Labour and the Greens are trying mightily to get the signatures they need to force a referedum on partial asset sales. But as Pete George asks at Your NZ, who's actually doing the initiating? He blogs:
The Green Party are promoting a petition for an asset sales referendum. They – and other groups in the Keep Our Assets coalition including the Labour Party – are using the Citizen Initiated Referenda process to continue campaigning they began during the last election.
It’s easy to make an assumption as per Wikipedia “The Citizens Initiated Referenda Act 1993 allows for citizens to propose a referendum“, that a CIR is a means of citizens petitioning MPs in parliament. So why are political parties (and MPs) so heavily involved in this petition?
Of course MPs are citizens too – but they have their own ways of influencing parliament, they are Members of Parliament.
Greens and Labour had said that they were only a part of a citizen based coalition, but they seem to be more open about their involvement now.
The latest Green Party newsletter says:
Over the winter months, the Green Party and our coalition partners have collected over 240,000 signatures on the Keep Our Assets petition.We. We. We. That shows clearly it’s a significant Green Party campaign.
That’s an outstanding victory in itself, but we now need to finish the job off.
Today we launched The Spring Collection, our month long push to get the last remaining signatures to force a referendum to stop the asset sales.
We need your help one last time.
And David Shearer’s weekly newsletter is along similar lines:
Your MPs will be out working in our regions and local communities next week, with Parliament taking a break from sitting. It’s a chance for us to make another big push to get the signatures we need for the asset sales petition.Us. We.

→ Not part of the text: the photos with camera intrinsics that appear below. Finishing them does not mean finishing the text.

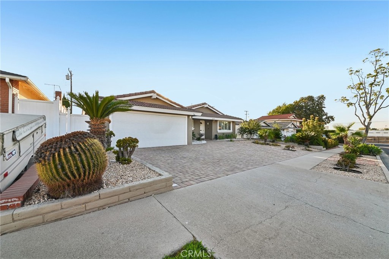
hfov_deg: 108.3
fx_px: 140
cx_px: 194
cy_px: 130
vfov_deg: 85.4
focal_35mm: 13
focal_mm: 13
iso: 250
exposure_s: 1/15
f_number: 22
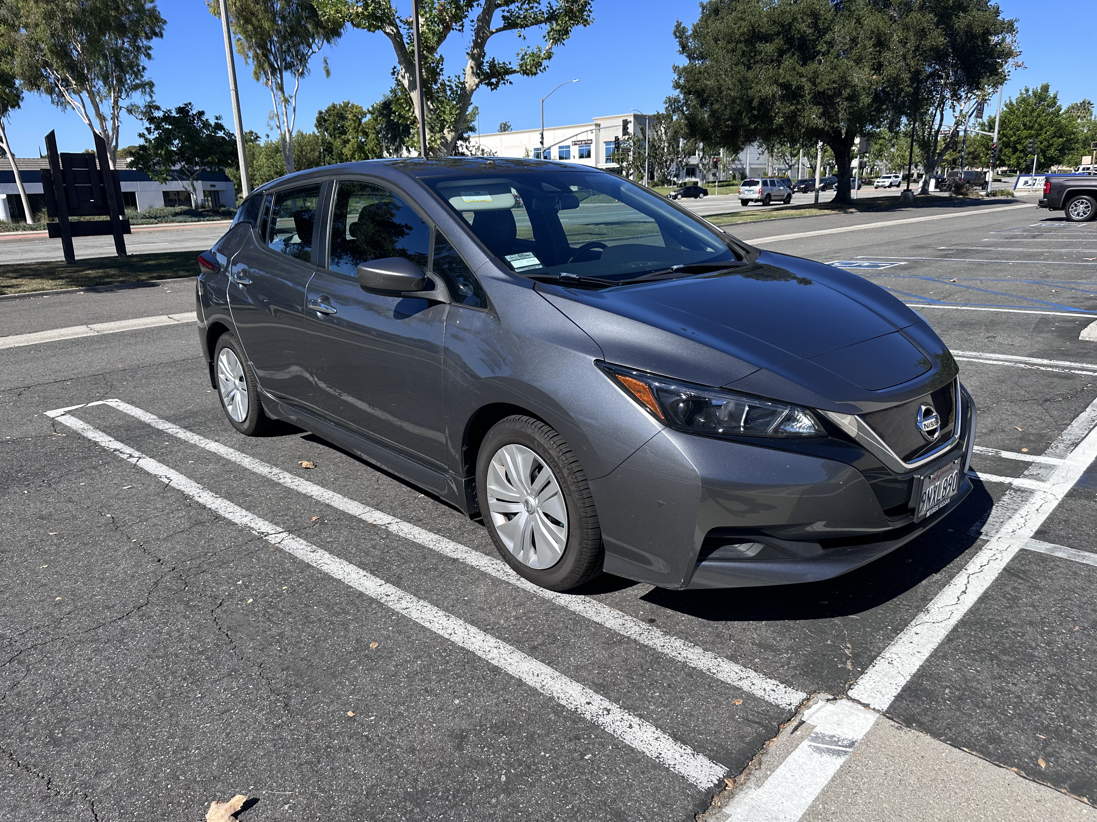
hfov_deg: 71.6
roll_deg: +0.9
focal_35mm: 24
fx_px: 761
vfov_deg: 56.8
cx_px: 548
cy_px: 411
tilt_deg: -15.8
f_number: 1.78
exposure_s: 1/3717
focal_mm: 6.86
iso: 80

Both parties have taken clear ownership of the petition. It seems like a case of political parties hijacking a means for citizens to influence parliament.
It is an established fact that the Greens have spent public money on what is essentially a political stunt. And they were at it again yesterday, with a re-launch, in cahoots with Labour.
It must be worrying for both Labour and the Greens that only 240,000 people have signed their petition after months of publicity. After all, check out the party vote figures in the diagram below from last year's General Election:
Less people have signed the PPIR petition than voted for the Greens in November. Add in Labour's party vote (614,937), plus those of NZ First, the Maori Party and the Mana Party, all of whom voted against the empowering legislation, and the petition strike-rate is around 25%.
And they'll need at least a 10% tolerance over and above the 310,000. We have heard plenty of reports of teenagers as young as 13 signing the petition, of duplicate signatures, and of those (not including ourselves, we might add) with a mischievious streak signing with all manner of false names. The petition will need a thorough audit before it is accepted.
So let's drop the pretence of this being anything other than party political propaganda. Patently, this is an opportunist attempt by Labour and the Greens in particular to hi-jack the CIR process. Pete George calls it as it is; Citizen Initiated Referendum my asset.